- Required action:
As the answer, set down the lines below from the one containing "lesquelles vous devriez en" through the one containing "sur papier, en grand ou pe", exactly and inclusively, and no others.

- Source records:
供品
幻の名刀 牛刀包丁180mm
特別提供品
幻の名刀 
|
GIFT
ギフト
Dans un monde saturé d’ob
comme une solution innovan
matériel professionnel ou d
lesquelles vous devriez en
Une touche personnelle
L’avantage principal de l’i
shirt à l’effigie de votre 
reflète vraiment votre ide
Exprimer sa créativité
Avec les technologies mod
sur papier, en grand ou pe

---

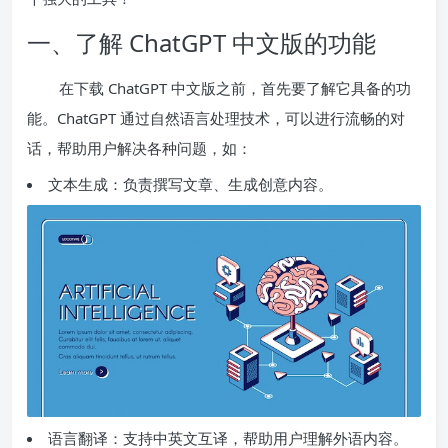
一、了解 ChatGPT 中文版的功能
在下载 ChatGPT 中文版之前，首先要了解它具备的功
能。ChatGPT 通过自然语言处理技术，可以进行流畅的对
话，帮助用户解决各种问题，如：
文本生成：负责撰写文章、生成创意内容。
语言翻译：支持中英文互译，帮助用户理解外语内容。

- Reply to the exercise:
lesquelles vous devriez en
Une touche personnelle
L’avantage principal de l’i
shirt à l’effigie de votre 
reflète vraiment votre ide
Exprimer sa créativité
Avec les technologies mod
sur papier, en grand ou pe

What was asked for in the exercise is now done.